● Excerpted data:

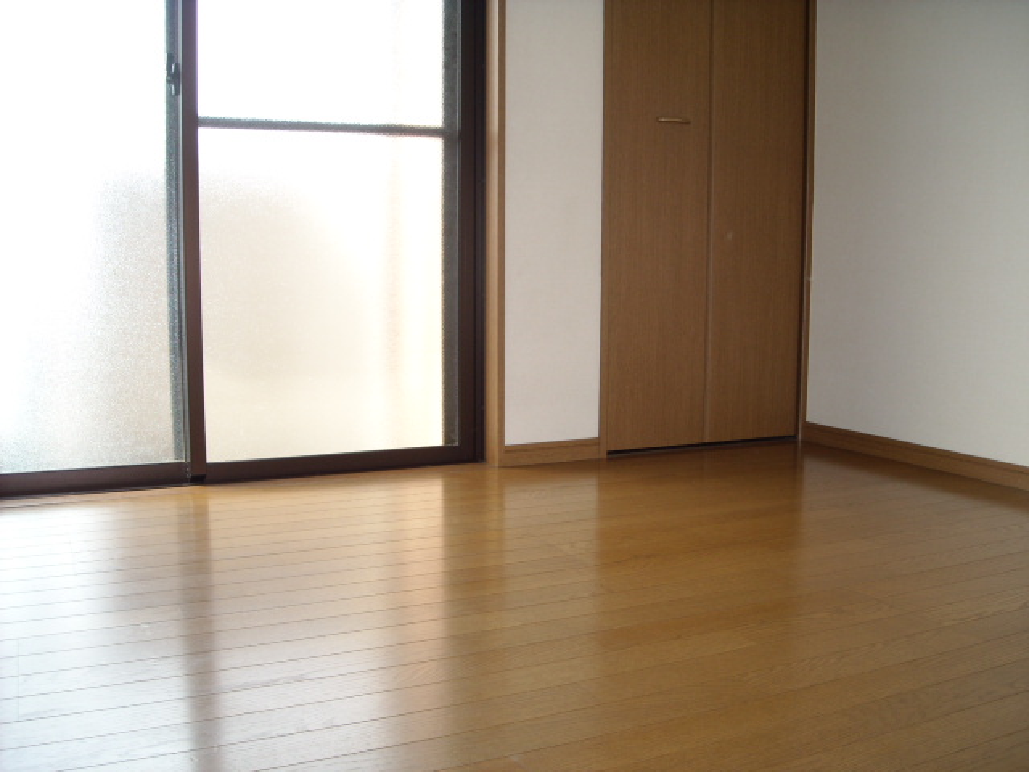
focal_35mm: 35
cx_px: 514
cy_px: 386
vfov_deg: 40.7
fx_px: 1040
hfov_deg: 52.6
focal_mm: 5.7
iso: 64
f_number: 2.8
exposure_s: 1/60
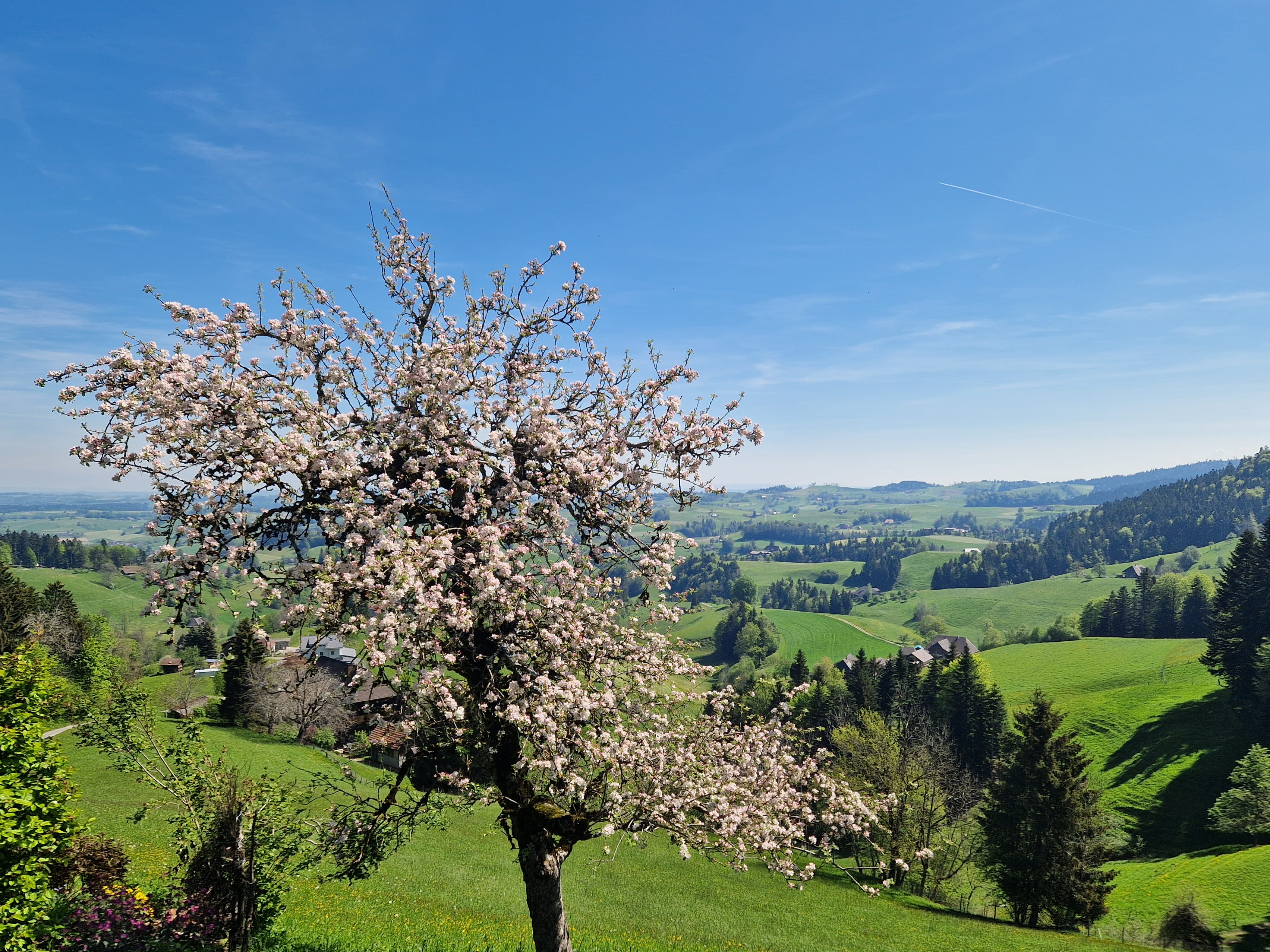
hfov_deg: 65.3
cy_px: 534
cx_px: 677
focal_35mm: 27
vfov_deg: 51.2
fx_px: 991
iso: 50
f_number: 1.8
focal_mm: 5.4
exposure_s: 1/2528
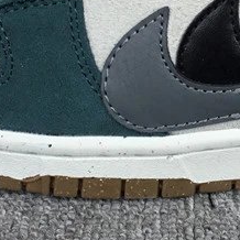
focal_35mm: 113
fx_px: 886
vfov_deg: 15.0
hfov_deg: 15.3
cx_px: 208
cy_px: -26
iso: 25
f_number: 2.4
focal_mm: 3.3
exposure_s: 1/255
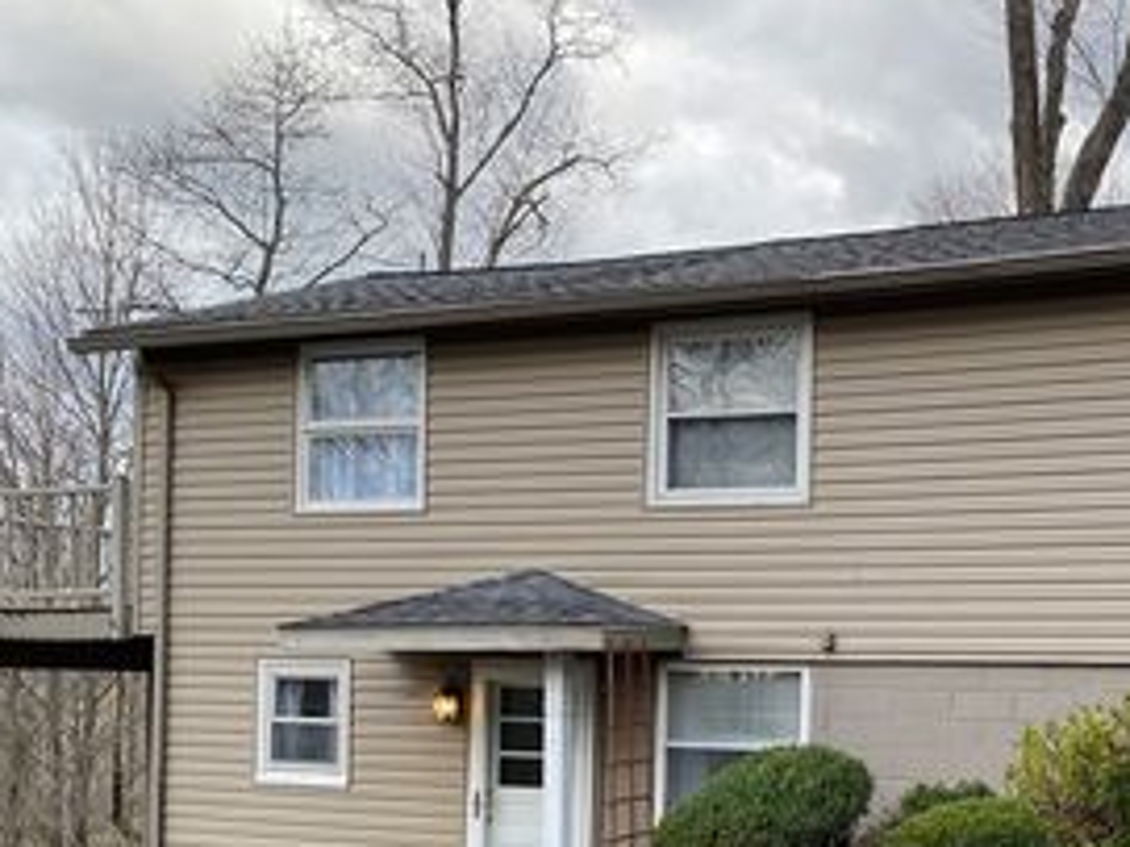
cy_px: 707
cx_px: 809
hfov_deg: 38.9
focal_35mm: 48
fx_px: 1566
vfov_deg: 29.4
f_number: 1.8
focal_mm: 4.25
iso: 32
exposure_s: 1/252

● Exercise objective: Please give an exact printout of all the records, pictures aside.

● Exercise solution:
focal_35mm: 35
cx_px: 514
cy_px: 386
vfov_deg: 40.7
fx_px: 1040
hfov_deg: 52.6
focal_mm: 5.7
iso: 64
f_number: 2.8
exposure_s: 1/60
hfov_deg: 65.3
cy_px: 534
cx_px: 677
focal_35mm: 27
vfov_deg: 51.2
fx_px: 991
iso: 50
f_number: 1.8
focal_mm: 5.4
exposure_s: 1/2528
focal_35mm: 113
fx_px: 886
vfov_deg: 15.0
hfov_deg: 15.3
cx_px: 208
cy_px: -26
iso: 25
f_number: 2.4
focal_mm: 3.3
exposure_s: 1/255
cy_px: 707
cx_px: 809
hfov_deg: 38.9
focal_35mm: 48
fx_px: 1566
vfov_deg: 29.4
f_number: 1.8
focal_mm: 4.25
iso: 32
exposure_s: 1/252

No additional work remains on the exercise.